How would the employment distribution by industry (primary, secondary, tertiary, quaternary) be different in 1920 from those in 2015 and what are the reasons for this change?
If this question is asking about the United States or any other developed nation, the answer is that the employment distribution in 1920 would have been much more heavily concentrated in the primary and secondary sectors of the economy than it is today. Today, workers in the most developed countries of the world are generally involved in the tertiary or quaternary sectors. There are those who work in the primary and secondary sectors, but they are much fewer than they were in 1920.
In the past, the world was much less technologically advanced than it is today. This meant that much more human labor was required to extract raw materials from nature and to turn those raw materials into goods that people could consume. Therefore, there were many more people working in the primary and secondary sectors in 1920. As you can see in this article, somewhere between 25 and 30 percent of American workers in the 1920s worked in the agricultural sector. Since there are other industries (mining for example) that are part of the primary sector, we know that at least one-third of all Americans worked in the primary sector in 1920. Similarly, manufacturing was much less technologically advanced than it is today. There was much less automation in factories and factories therefore needed many more workers than they do today. This would have meant that more people would be employed in the secondary sector in 1920 than today.
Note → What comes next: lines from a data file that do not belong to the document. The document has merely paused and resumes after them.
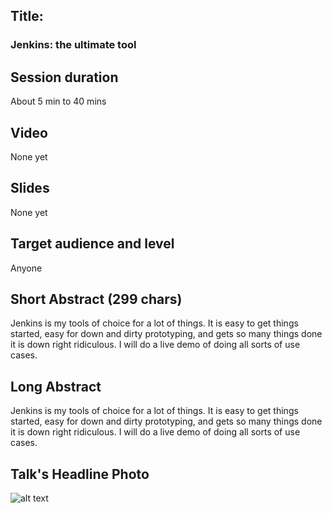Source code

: ## Title: 
### Jenkins: the ultimate tool

## Session duration

About 5 min to 40 mins

## Video

None yet

## Slides

None yet

## Target audience and level

Anyone

## Short Abstract (299 chars)

Jenkins is my tools of choice for a lot of things. It is easy to get things started, easy for down and dirty prototyping, and gets so many things done it is down right ridiculous. I will do a live demo of doing all sorts of use cases.

## Long Abstract

Jenkins is my tools of choice for a lot of things. It is easy to get things started, easy for down and dirty prototyping, and gets so many things done it is down right ridiculous. I will do a live demo of doing all sorts of use cases.

## Talk's Headline Photo

![alt text]( "None")
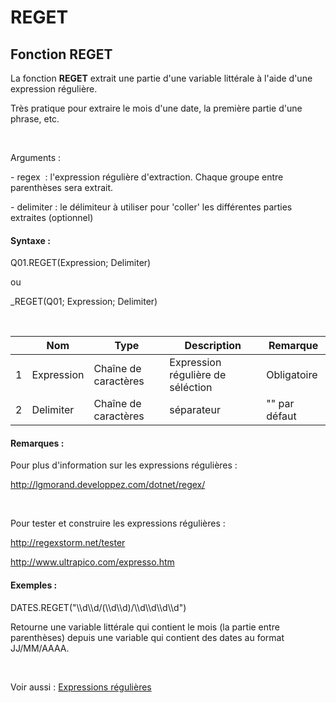 # REGET

## Fonction REGET

La fonction **REGET** extrait une partie d'une variable littérale à l'aide d'une expression régulière.

Très pratique pour extraire le mois d'une date, la première partie d'une phrase, etc.

&nbsp;

Arguments :

\- regex&nbsp; : l'expression régulière d'extraction. Chaque groupe entre parenthèses sera extrait.

\- delimiter : le délimiteur à utiliser pour 'coller' les différentes parties extraites (optionnel)

#### Syntaxe :&nbsp;

Q01.REGET(Expression; Delimiter)

ou

\_REGET(Q01; Expression; Delimiter)

&nbsp;

| &nbsp; | **Nom** |**Type**|**Description**|**Remarque** |
| --- | --- | --- | --- | --- |
| &#49; | Expression | Chaîne de caractères | Expression régulière de séléction | Obligatoire |
| &#50; | Delimiter | Chaîne de caractères | séparateur | "" par défaut |


#### Remarques :

Pour plus d'information sur les expressions régulières :

http://lgmorand.developpez.com/dotnet/regex/

&nbsp;

Pour tester et construire les expressions régulières :

http://regexstorm.net/tester

http://www.ultrapico.com/expresso.htm

#### Exemples :

DATES.REGET("\\\\d\\\\d/(\\\\d\\\\d)/\\\\d\\\\d\\\\d\\\\d")

Retourne une variable littérale qui contient le mois (la partie entre parenthèses) depuis une variable qui contient des dates au format JJ/MM/AAAA.

&nbsp;

Voir aussi : [Expressions régulières](<REGULAR\_EXPRESSIONS1.md>)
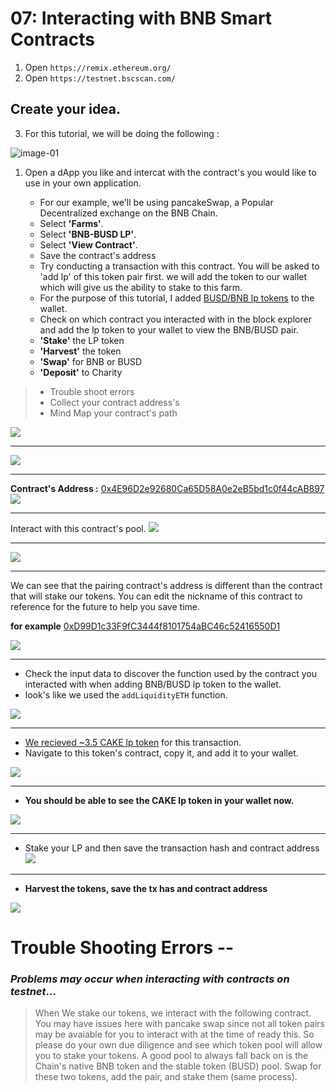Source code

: # 07: Interacting with BNB Smart Contracts

1. Open `https://remix.ethereum.org/`
2. Open `https://testnet.bscscan.com/`

##  Create your idea.
3. For this tutorial, we will be doing the following :

![image-01](assets/image-01.png)

1. Open a dApp you like and intercat with the contract's you would like to use in your own application.  

    * For our example, we'll be using pancakeSwap, a Popular Decentralized exchange on the BNB Chain.
    * Select **'Farms'**.
    * Select **'BNB-BUSD LP'**.
    * Select **'View Contract'**.
    * Save the contract's address 
    * Try conducting a transaction with this contract. You will be asked to 'add lp' of this token pair first. we will add the token to our wallet which will give us the ability to stake to this farm. 
    * For the purpose of this tutorial, I added [BUSD/BNB lp tokens](https://testnet.bscscan.com/tx/0x970100dfeca5b083e81ca418caf2bd7782f51f390bfee5f4afcae6977c7bff26) to the wallet. 
    * Check on which contract you interacted with in the block explorer and add the lp token to your wallet to view the BNB/BUSD pair. 
    * **'Stake'** the LP token
    * **'Harvest'** the token
    * **'Swap'** for BNB or BUSD
    * **'Deposit'** to Charity

> - Trouble shoot errors
> - Collect your contract address's 
> - Mind Map your contract's path

![](assets/image-02.png)

---

![](assets/image-03.png)

---

**Contract's Address :** [0x4E96D2e92680Ca65D58A0e2eB5bd1c0f44cAB897](https://testnet.bscscan.com/address/0x4E96D2e92680Ca65D58A0e2eB5bd1c0f44cAB897#code)
![](assets/image-04.png)

---

Interact with this contract's pool.
![](assets/image-05.png)

---

![](assets/image-06.png)

---

We can see that the pairing contract's address is different than the contract that will stake our tokens. You can edit the nickname of this contract to reference for the future to help you save time. 

**for example**
[0xD99D1c33F9fC3444f8101754aBC46c52416550D1](https://testnet.bscscan.com/address/0xd99d1c33f9fc3444f8101754abc46c52416550d1)

![](assets/image-07.png)

---

* Check the input data to discover the function used by the contract you interacted with when adding BNB/BUSD lp token to the wallet. 
* look's like we used the `addLiquidityETH` function.

![](assets/image-08.png)

---

* [We recieved ~3.5 CAKE lp token](https://testnet.bscscan.com/tx/0x970100dfeca5b083e81ca418caf2bd7782f51f390bfee5f4afcae6977c7bff26) for this transaction. 
* Navigate to this token's contract, copy it, and add it to your wallet. 

![](assets/image-09.png)

--- 

* **You should be able to see the CAKE lp token in your wallet now.** 

![](assets/image-10.png)

---

* Stake your LP and then save the transaction hash and contract address
![](assets/image-11.png)

---
* **Harvest the tokens, save the tx has and contract address**

![](assets/image-12.png)



# Trouble Shooting Errors -- 
### *Problems may occur when interacting with contracts on testnet*...
> When We stake our tokens, we interact with the following contract. You may have issues here with pancake swap since not all token pairs may be avaiable for you to interact with at the time of ready this. So please do your own due diligence and see which token pool will allow you to stake your tokens. A good pool to always fall back on is the Chain's native BNB token and the stable token (BUSD) pool. Swap for these two tokens, add the pair, and stake them (same process). 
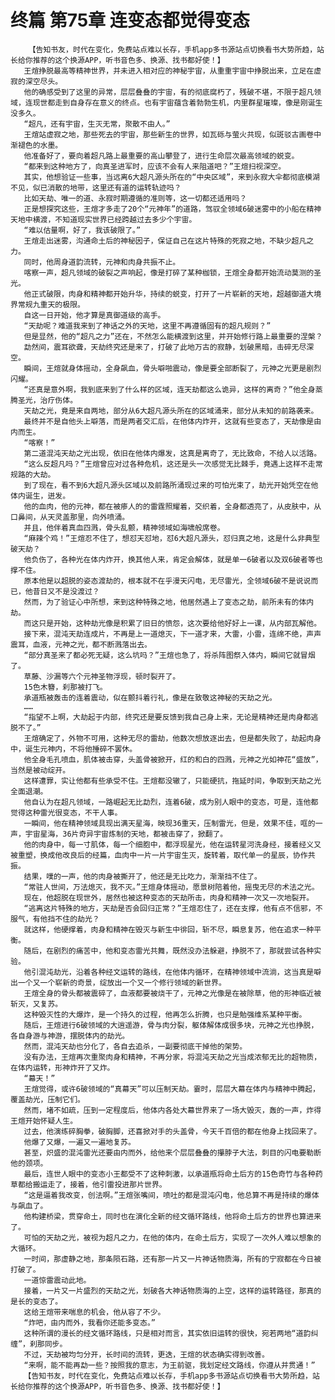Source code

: # 终篇 第75章 连变态都觉得变态
        【告知书友，时代在变化，免费站点难以长存，手机app多书源站点切换看书大势所趋，站长给你推荐的这个换源APP，听书音色多、换源、找书都好使！】
       王煊挣脱最高等精神世界，并未进入相对应的神秘宇宙，从重重宇宙中挣脱出来，立足在虚寂的深空尽头。
       他的确感受到了这里的异常，层层叠叠的宇宙，有的彻底腐朽了，残破不堪，不限于超凡领域，连现世都走到自身存在意义的终点。也有宇宙蕴含着勃勃生机，内里群星璀璨，像是刚诞生没多久。
       “超凡，还有宇宙，生灭无常，聚散不由人。”
       王煊站虚寂之地，那些死去的宇宙，那些新生的世界，如瓦砾与萤火共现，似斑驳古画卷中渐褪色的水墨。
       他准备好了，要向着超凡路上最重要的高山攀登了，进行生命层次最高领域的蜕变。
       “都来到这种地方了，向真圣进军时，应该不会有人来阻道吧？”王煊扫视深空。
       其实，他想验证一些事，当远离6大超凡源头所在的“中央区域”，来到永寂大伞都彻底模湖不见，似已消散的地带，这里还有道的运转轨迹吗？
       比如天劫、唯一的道、永寂时期遵循的准则等，这一切都还适用吗？
       正是想探究这些，王煊才多走了20个“元神年”的道路，驾驭全领域6破迷雾中的小船在精神天地中横渡，不知道现实世界已经跨越过去多少个宇宙。
       “难以估量啊，好了，我该破限了。”
       王煊走出迷雾，沟通命土后的神秘因子，保证自己在这片特殊的死寂之地，不缺少超凡之力。
       同时，他周身道韵流转，元神和肉身共振不止。
       喀察一声，超凡领域的破裂之声响起，像是打碎了某种枷锁，王煊全身都开始流动莫测的圣光。
       他正式破限，肉身和精神都开始升华，持续的蜕变，打开了一片崭新的天地，超越御道大境界常规九重天的极限。
       自这一日开始，他才算是真御道级的高手。
       “天劫呢？难道我来到了神话之外的天地，这里不再遵循固有的超凡规则？”
       但是显然，他的“超凡之力”还在，不然怎么能横渡到这里，并开始修行路上最重要的涅槃？
       勐然间，震耳欲聋，天劫终究还是来了，打破了此地万古的寂静，划破黑暗，击碎无尽深空。
       瞬间，王煊就身体摇动，全身飙血，骨头噼啪震动，像是要全部断裂了，元神之光更是剧烈闪耀。
       “还真是意外啊，我到底来到了什么样的区域，连天劫都这么诡异，这样的离奇？”他全身蒸腾圣光，治疗伤体。
       天劫之光，竟是来自两地，部分从6大超凡源头所在的区域涌来，部分从未知的前路袭来。
       最终并不是自他头上噼落，而是两者交汇后，在他体内炸开，这就有些变态了，天劫像是由内而生。
       “喀察！”
       第二道混沌天劫之光出现，依旧在他体内爆发，这真是离奇了，无比致命，不给人以活路。
       “这么反超凡吗？”王煊曾应对过各种危机，这还是头一次感觉无比棘手，竟遇上这样不走常规路的大劫。
       到了现在，看不到6大超凡源头区域以及前路所涌现过来的可怕光束了，劫光开始凭空在他体内诞生，迸发。
       他的血肉，他的元神，都在被瘆人的的雷霆照耀着，交织着，全身都透亮了，从皮肤中，从口鼻间，从天灵盖那里，向外喷涌。
       并且，他伴着真血四溅，骨头乱颤，精神领域如海啸般席卷。
       “麻辣个鸡！”王煊忍不住了，想怼天怼地，怼6大超凡源头，怼归真之地，这是什么非典型破天劫？
       他负伤了，各种光在体内炸开，换其他人来，肯定会解体，就是单一6破者以及双6破者等也撑不住。
       原本他是以超脱的姿态渡劫的，根本就不在乎漫天闪电，无尽雷光，全领域6破不是说说而已，他昔日又不是没渡过？
       然而，为了验证心中所想，来到这种特殊之地，他居然遇上了变态之劫，前所未有的体内劫。
       而这只是开始，这种劫光像是积累了旧日的愤怨，这次要给他好好上一课，从内部瓦解他。
       接下来，混沌天劫连成片，不再是上一道熄灭，下一道才来，大雷，小雷，连绵不绝，声声震耳，血液，元神之光，都不断溅落出去。
       “部分真圣来了都必死无疑，这么坑吗？”王煊也急了，将杀阵图祭入体内，瞬间它就冒烟了。
       草藤、沙漏等六个元神圣物浮现，顿时裂开了。
       15色木簪，刹那被打飞。
       承道瓶被轰击的连着震动，似在颤抖着行礼，像是在致敬这神秘的天劫之光。
       ……
       “指望不上啊，大劫起于内部，终究还是要反馈到我自己身上来，无论是精神还是肉身都逃脱不了。”
       王煊确定了，外物不可用，这种无尽的雷劫，他数次想放逐出去，但是都失败了，劫起肉身中，诞生元神内，不将他捶碎不罢休。
       他全身毛孔喷血，肌体被击穿，头盖骨被掀开，红的和白的四溅，元神之光如神花“盛放”，当然是被动绽开。
       这样遭罪，实让他都有些承受不住。王煊都没辙了，只能硬抗，拖延时间，争取到天劫之光全面退潮。
       他自认为在超凡领域，一路崛起无比勐烈，连着6破，成为别人眼中的变态，可是，连他都觉得这种雷光很变态，不干人事。
       一瞬间，他在精神领域具现出满天星海，映现36重天，压制雷光，但是，效果不佳，哐的一声，宇宙星海，36片奇异宇宙炼制的天地，都被击穿了，掀翻了。
       他的肉身中，每一寸肌体，每一个细胞中，都浮现星光，他在运转星河洗身经，接着经义又被重塑，换成他改良后的经篇，血肉中一片一片宇宙生灭，旋转着，取代单一的星辰，协作共振。
       结果，噗的一声，他的肉身被撕开了，他还是无比吃力，渐渐挡不住了。
       “常驻人世间，万法熄灭，我不灭。”王煊身体摇动，愿景树陪着他，摇曳无尽的术法之光。
       现在，他超脱在现世外，居然也被这种变态的天劫所击，肉身和精神一次又一次地裂开。
       “逃离这片特殊的地方，天劫是否会回归正常？”王煊忍住了，还在支撑，他有点不信邪，不服气，有他挡不住的劫光？
       就这样，他硬撑着，肉身和精神在毁灭与新生中徘回，斩不尽，瞬息复苏，他在追求一种平衡。
       随后，在剧烈的痛苦中，他和变态雷光共舞，既然没办法躲避，挣脱不了，那就尝试各种实验。
       他引混沌劫光，沿着各种经文运转的路线，在他体内循环，在精神领域中流淌，这当真是噼出一个又一个崭新的奇景，绽放出一个又一个修行领域的新世界。
       王煊全身的骨头都被震碎了，血液都要被烧干了，元神之光像是在被除草，他的形神临近被斩灭，又复苏。
       这种毁灭性的大爆炸，是一个持久的过程，他再怎么折腾，也只是勉强维系某种平衡。
       随后，王煊进行6破领域的大逍遥游，骨与肉分裂，躯体解体成很多块，元神之光也挣脱，各自身游与神游，摆脱体内的劫光。
       然而，混沌天劫也分化了，各自去追杀，一副要彻底干掉他的架势。
       没有办法，王煊再次重聚肉身和精神，不再分家，将混沌天劫之光当成浓郁无比的超物质，在体内运转，形神炸开了又炸。
       “幕天！”
       王煊觉得，或许6破领域的“真幕天”可以压制天劫。霎时，层层大幕在体内与精神中腾起，覆盖劫光，压制它们。
       然而，堵不如疏，压到一定程度后，他体内各处大幕世界来了一场大毁灭，轰的一声，炸得王煊开始怀疑人生。
       过去，他演练碎胸拳，破胸脚，还喜掀对手的头盖骨，今天千百倍的都在他身上找回来了。
       他爆了又爆，一遍又一遍地复苏。
       甚至，炽盛的混沌雷光还要由内而外，给他来个层层叠叠的攥脖子大法，刺目的闪电要勒断他的颈项。
       最后，连世人眼中的变态小王都受不了这种刺激，以承道瓶将命土后方的15色奇竹与各种药草都给搬运走了，接着，他引雷投进那片世界。
       “这是逼着我改变，创法啊。”王煊张嘴间，喷吐的都是混沌闪电，他总算不再是持续的爆体与飙血了。
       他构建桥梁，贯穿命土，同时也在演化全新的经文循环路线，他将命土后方的世界也算进来了。
       可怕的天劫之光，被视为超凡之力，在他的体内，在命土后方，实现了一次外人难以想象的大循环。
       一时间，那虚静之地，那条陨石路，还有那一片又一片神话物质海，所有的宁寂都在今日被打破了。
       一道惊雷震动此地。
       接着，一片又一片盛烈的天劫之光，划破各大神话物质海的上空，这样的运转路径，那真的是长的变态了。
       这给王煊带来喘息的机会，他从容了不少。
       “炸吧，由内而外，我看你还能多变态。”
       这种所谓的漫长的经文循环路线，只是相对而言，其实依旧运转的很快，宛若两地“道韵纠缠”，刹那同步。
       不过，天劫被均匀分开，长时间的流转，更迭，王煊的状态确实得到改善。
       “来啊，能不能再勐一些？按照我的意志，为王前驱，我划定经文路线，你遵从并贯通！”
       【告知书友，时代在变化，免费站点难以长存，手机app多书源站点切换看书大势所趋，站长给你推荐的这个换源APP，听书音色多、换源、找书都好使！】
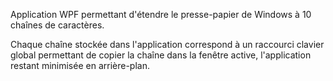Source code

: Application WPF permettant d'étendre le presse-papier de Windows à 10 chaînes de caractères.

Chaque chaîne stockée dans l'application correspond à un raccourci clavier global permettant de copier la chaîne dans la fenêtre active, l'application restant minimisée en arrière-plan.

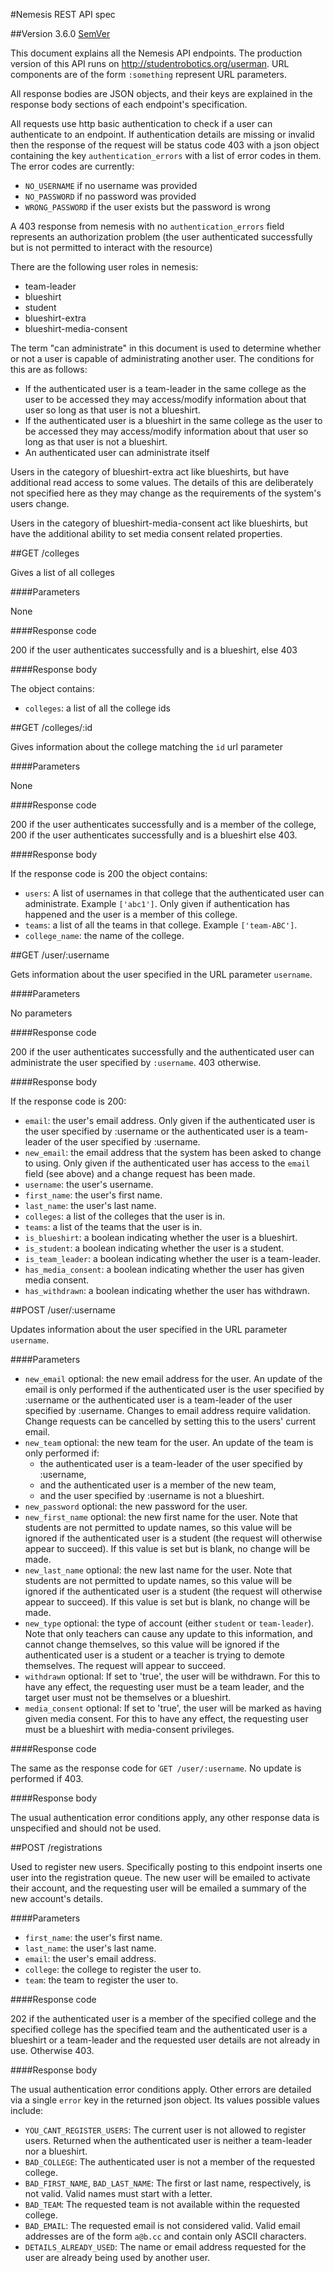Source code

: #Nemesis REST API spec

##Version 3.6.0 [SemVer](http://semver.org/)

This document explains all the Nemesis API endpoints. The production version of
this API runs on http://studentrobotics.org/userman. URL components are of the
form `:something` represent URL parameters.

All response bodies are JSON objects, and their keys are explained in the
response body sections of each endpoint's specification.

All requests use http basic authentication to check if a user can authenticate
to an endpoint. If authentication details are missing or invalid then the
response of the request will be status code 403 with a json object containing
the key `authentication_errors` with a list of error codes in them. The error
codes are currently:

* `NO_USERNAME` if no username was provided
* `NO_PASSWORD` if no password was provided
* `WRONG_PASSWORD` if the user exists but the password is wrong

A 403 response from nemesis with no `authentication_errors` field represents
an authorization problem (the user authenticated successfully but is not
permitted to interact with the resource)

There are the following user roles in nemesis:

* team-leader
* blueshirt
* student
* blueshirt-extra
* blueshirt-media-consent

The term "can administrate" in this document is used to determine whether or
not a user is capable of administrating another user. The conditions for this
are as follows:

* If the authenticated user is a team-leader in the same college as the user to
  be accessed they may access/modify information about that user so long as
  that user is not a blueshirt.
* If the authenticated user is a blueshirt in the same college as the user to
  be accessed they may access/modify information about that user so long as
  that user is not a blueshirt.
* An authenticated user can administrate itself

Users in the category of blueshirt-extra act like blueshirts, but have
additional read access to some values. The details of this are deliberately
not specified here as they may change as the requirements of the system's
users change.

Users in the category of blueshirt-media-consent act like blueshirts, but
have the additional ability to set media consent related properties.

##GET /colleges

Gives a list of all colleges

####Parameters

None

####Response code

200 if the user authenticates successfully and is a blueshirt, else 403

####Response body

The object contains:

* `colleges`: a list of all the college ids


##GET /colleges/:id

Gives information about the college matching the `id` url parameter

####Parameters

None

####Response code

200 if the user authenticates successfully and is a member of the college,
200 if the user authenticates successfully and is a blueshirt
else 403.

####Response body

If the response code is 200 the object contains:

* `users`: A list of usernames in that college that the authenticated user can
           administrate. Example `['abc1']`. Only given if authentication has
           happened and the user is a member of this college.
* `teams`: a list of all the teams in that college. Example `['team-ABC']`.
* `college_name`: the name of the college.

##GET /user/:username

Gets information about the user specified in the URL parameter `username`.

####Parameters

No parameters

####Response code

200 if the user authenticates successfully and the authenticated user
can administrate the user specified by `:username`. 403 otherwise.

####Response body

If the response code is 200:

* `email`: the user's email address. Only given if the authenticated user
           is the user specified by :username or the authenticated user
           is a team-leader of the user specified by :username.
* `new_email`: the email address that the system has been asked to change
           to using. Only given if the authenticated user has access to the
           `email` field (see above) and a change request has been made.
* `username`: the user's username.
* `first_name`: the user's first name.
* `last_name`: the user's last name.
* `colleges`: a list of the colleges that the user is in.
* `teams`: a list of the teams that the user is in.
* `is_blueshirt`: a boolean indicating whether the user is a blueshirt.
* `is_student`: a boolean indicating whether the user is a student.
* `is_team_leader`: a boolean indicating whether the user is a team-leader.
* `has_media_consent`: a boolean indicating whether the user has given media consent.
* `has_withdrawn`: a boolean indicating whether the user has withdrawn.


##POST /user/:username

Updates information about the user specified in the URL parameter `username`.

####Parameters

* `new_email` optional: the new email address for the user. An update of the
  email is only performed if the authenticated user is the user specified by
:username or the authenticated user is a team-leader of the user specified by
:username. Changes to email address require validation. Change requests can
be cancelled by setting this to the users' current email.
* `new_team` optional: the new team for the user. An update of the team
  is only performed if:
  * the authenticated user is a team-leader of the user specified by :username,
  * and the authenticated user is a member of the new team,
  * and the user specified by :username is not a blueshirt.
* `new_password` optional: the new password for the user.
* `new_first_name` optional: the new first name for the user. Note that
    students are not permitted to update names, so this value will be ignored
    if the authenticated user is a student (the request will otherwise appear to succeed).
    If this value is set but is blank, no change will be made.
* `new_last_name` optional: the new last name for the user. Note that
    students are not permitted to update names, so this value will be ignored
    if the authenticated user is a student (the request will otherwise appear to succeed).
    If this value is set but is blank, no change will be made.
* `new_type` optional: the type of account (either `student` or `team-leader`). Note that
    only teachers can cause any update to this information, and cannot change themselves,
    so this value will be ignored if the authenticated user is a student or a teacher is
    trying to demote themselves. The request will appear to succeed.
* `withdrawn` optional: If set to 'true', the user will be withdrawn. For this to have any
    effect, the requesting user must be a team leader, and the target user must not be
    themselves or a blueshirt.
* `media_consent` optional: If set to 'true', the user will be marked as having given
    media consent. For this to have any effect, the requesting user must be a blueshirt
    with media-consent privileges.

####Response code

The same as the response code for `GET /user/:username`. No update is performed
if 403.

####Response body

The usual authentication error conditions apply, any other response data is
unspecified and should not be used.

##POST /registrations

Used to register new users. Specifically posting to this endpoint inserts one
user into the registration queue. The new user will be emailed to activate
their account, and the requesting user will be emailed a summary of the
new account's details.

####Parameters

* `first_name`: the user's first name.
* `last_name`: the user's last name.
* `email`: the user's email address.
* `college`: the college to register the user to.
* `team`: the team to register the user to.

####Response code

202 if the authenticated user is a member of the specified college and the
specified college has the specified team and the authenticated user is a
blueshirt or a team-leader and the requested user details are not already
in use. Otherwise 403.

####Response body

The usual authentication error conditions apply. Other errors are detailed
via a single `error` key in the returned json object. Its values possible
values include:

* `YOU_CANT_REGISTER_USERS`: The current user is not allowed to register
          users. Returned when the authenticated user is neither a
          team-leader nor a blueshirt.
* `BAD_COLLEGE`: The authenticated user is not a member of the requested
          college.
* `BAD_FIRST_NAME`, `BAD_LAST_NAME`: The first or last name, respectively,
          is not valid. Valid names must start with a letter.
* `BAD_TEAM`: The requested team is not available within the requested college.
* `BAD_EMAIL`: The requested email is not considered valid. Valid email
          addresses are of the form `a@b.cc` and contain only ASCII characters.
* `DETAILS_ALREADY_USED`: The name or email address requested for the user
          are already being used by another user.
By contrast, the tertiary and quaternary sectors employ a higher percentage of workers today than they did in the past. This is partly due to the growth of technology and partly to the increased educational levels of workers in rich countries. It is also partly due to increased globalization. Today, technology has made it so that fewer people are needed to work in the primary and secondary sectors in rich countries. Many of these jobs have been taken by machines. In addition, many such jobs have gone overseas to places where labor is cheaper. At the same time, workers in rich countries like the US are much more educated today than they were in 1920. This means that they are more able to work in more advanced jobs such as those found in the quaternary sector. As you can see from the link below, about 80% of all American workers today work in services, which make up the tertiary and quaternary sectors.
In rich countries, technological change has destroyed jobs in the primary and secondary sectors and has freed up workers to become more educated and to get jobs in the tertiary and quaternary sectors. Therefore, the employment distribution today is more heavily weighted toward the two latter sectors than it was in 1920.